Material for the task:
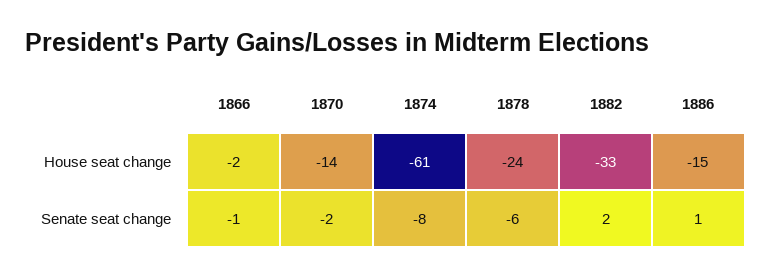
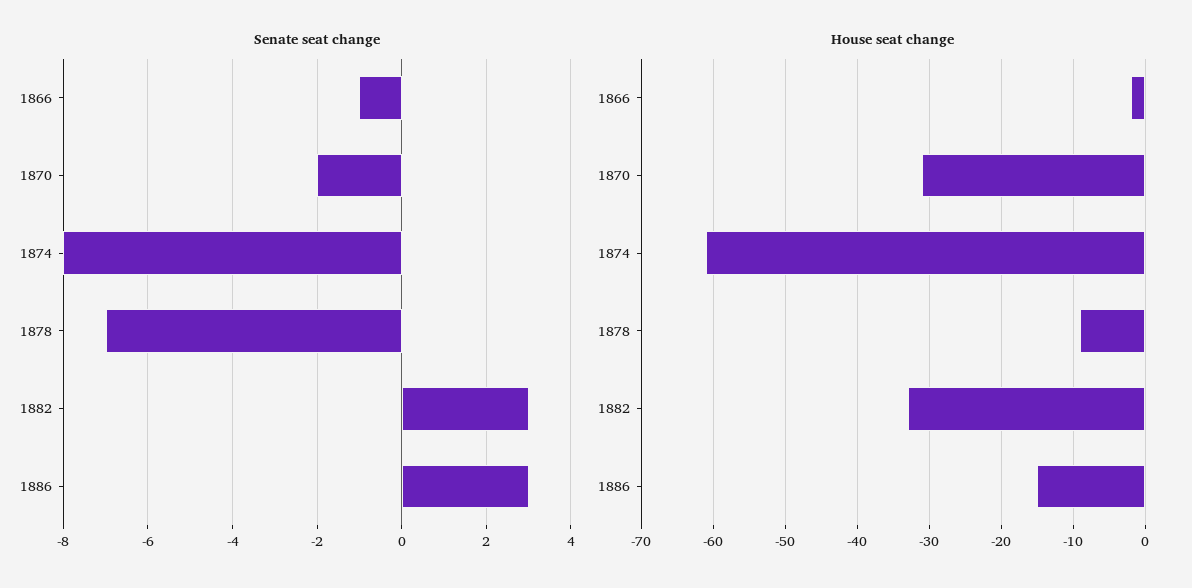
  {
    "House seat change": {
      "1866": -2,
-     "1870": -14,
+     "1870": -31,
      "1874": -61,
-     "1878": -24,
+     "1878": -9,
      "1882": -33,
      "1886": -15
    },
    "Senate seat change": {
      "1866": -1,
      "1870": -2,
      "1874": -8,
-     "1878": -6,
+     "1878": -7,
-     "1882": 2,
+     "1882": 3,
-     "1886": 1
+     "1886": 3
    }
  }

Problem requirements: Output the entries above exactly. Drop the pictures.

Task answer:
  {
    "House seat change": {
      "1866": -2,
-     "1870": -14,
+     "1870": -31,
      "1874": -61,
-     "1878": -24,
+     "1878": -9,
      "1882": -33,
      "1886": -15
    },
    "Senate seat change": {
      "1866": -1,
      "1870": -2,
      "1874": -8,
-     "1878": -6,
+     "1878": -7,
-     "1882": 2,
+     "1882": 3,
-     "1886": 1
+     "1886": 3
    }
  }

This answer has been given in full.